Advice from a Game Critic: How to Pitch Your Mobile Game for Press Coverage
So you’ve finished hours of coding and your mobile game is complete. Now you just need to get it into players’ hands.
Contrary to popular belief, you don’t need a huge PR or marketing team to get the word out about your indie mobile game. You don’t even need to buy a mailing list. Bloggers, reporters and freelancers typically include their email addresses in their online bios specifically because they want to hear about new apps and mobile games — from the people who create them! Really.
As a contributing writer to VentureBeat’s GamesBeat, I depend on the emails I get every day from mobile developers to help me discover great new games. But I’ll be honest: I don’t read all of them. I only have so much time, so some get more attention than others.
I don’t claim to be the typical pitchee (there’s no such thing), but I know what works for me. If you’ve just launched a mobile game and are hoping to be reviewed by or featured in a publication, here are a few ways you can keep your pitch from languishing in a game critic’s inbox:
Craft a killer, creative subject line
Just like in the App Store, an email’s first impression is important: The subject line is the first point at which a critic will decide if they want to know more about what you’ve made. If you took the time to come up with a ridiculously awesome title for your mobile game like “Nun Attack Origins: Yuki’s Silent Quest,” by all means, use that in the subject line.

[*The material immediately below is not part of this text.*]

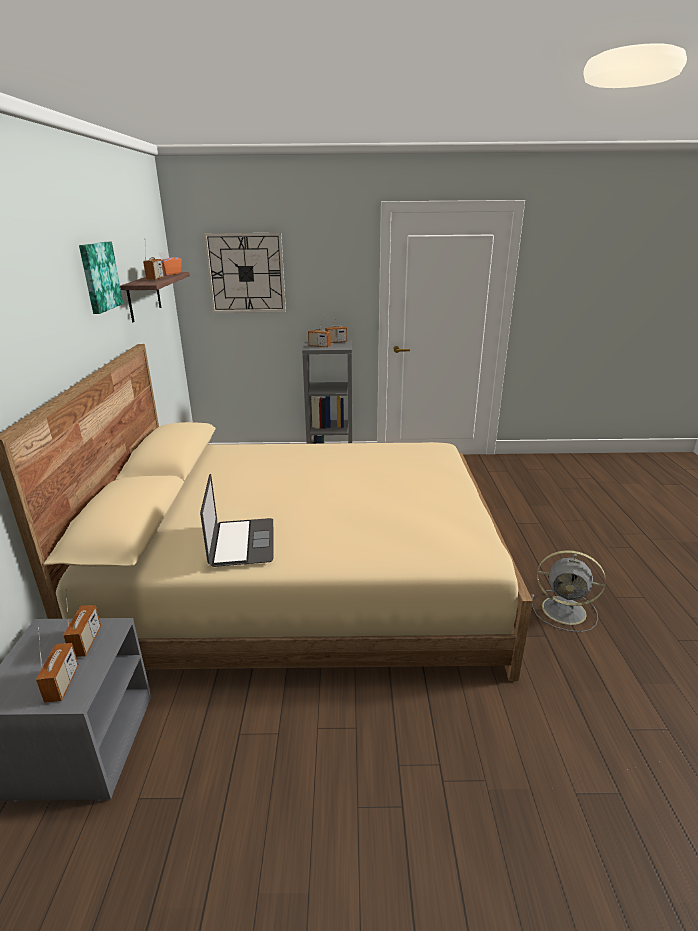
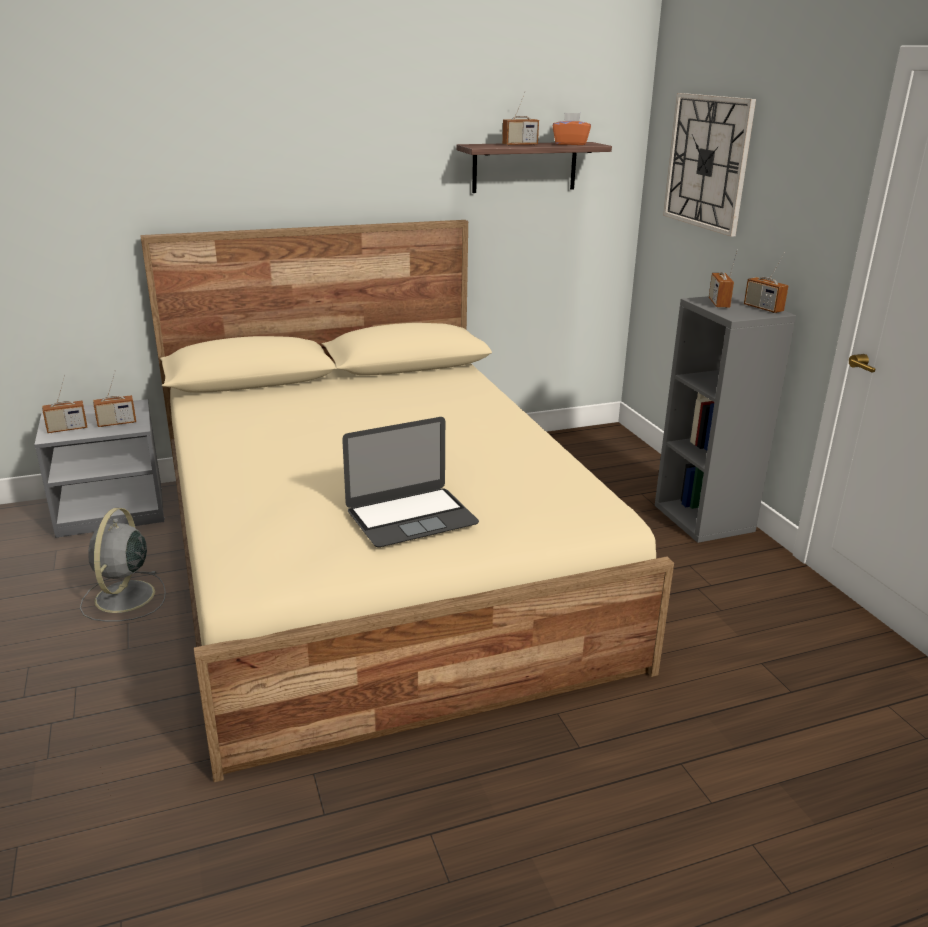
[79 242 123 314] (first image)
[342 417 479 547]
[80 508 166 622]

But even if you don’t have a crazy name in your corner, you can still be ridiculously awesome. As much as I claim not to like the “It’s like ___ meets___” trope for describing things, it does work — especially if you get creative. One mobile developer described his game as “sort of like Tetris vandalized by Scrabble,” for example, and you’d better believe I clicked. (The image of Scrabble messing up Tetris’ stuff was just too funny to ignore).
Sending out cold pitches can often feel like shouting into a hole, but just remember that the person receiving them is also working hard — so everyone wins if you make the experience fun, genuine and memorable.
Share what makes you stand out
Being different isn’t just good advice for your game; if you can add something really cool and memorable to your message, recipients will notice.
One mobile developer, for example, pitched a board-based puzzle game, and he included screenshots with his email. That’s cool and super helpful for me (sidenote: always save writers work!). But it was this line that really stuck out: “I even made all 800 levels by hand, arts and crafts-style, at my dining room table before coding them.”
Photo via Andrew Schiel
And sure enough, there among the screenshots, he’d thrown in a picture of himself with a whiteboard at said dining room table. While it’s a small thing that has nothing to do with the quality of the game (which I really liked, for the record), it caught my attention, and I still remember that pitch a year and a half later.
Research the reporter’s “beat”
Form emails are fast, easy and convenient. They’re also impersonal and potentially disastrous if you make a mistake. The other day, I got a message that literally read:
Hello [message recipient],
I have been following your work on [site name]
Naturally, I stopped reading (wouldn’t you?). But I’ve received other emails from people who had done the diligence and managed to tailor their pitches for me, and that goes a long way (and, no, it’s not about playing to my ego it’s about knowing what I’m into and what I write about). Here’s a sample:
I’ve been following some of your posts over on Venture Beat [sic] and was really excited to see your coverage of Road Not Taken. That game is really beautiful, both design wise and aesthetically. I keep seeing creepy children-themed games and am wondering if they have to be dark in order to send the message that they’re for adults, too? Have you noticed that?
You’d better believe that I read the rest of that email, and I even ended up covering the game — Cannon Brawl. It turned out to be really fun, but it was the pitch that got me playing.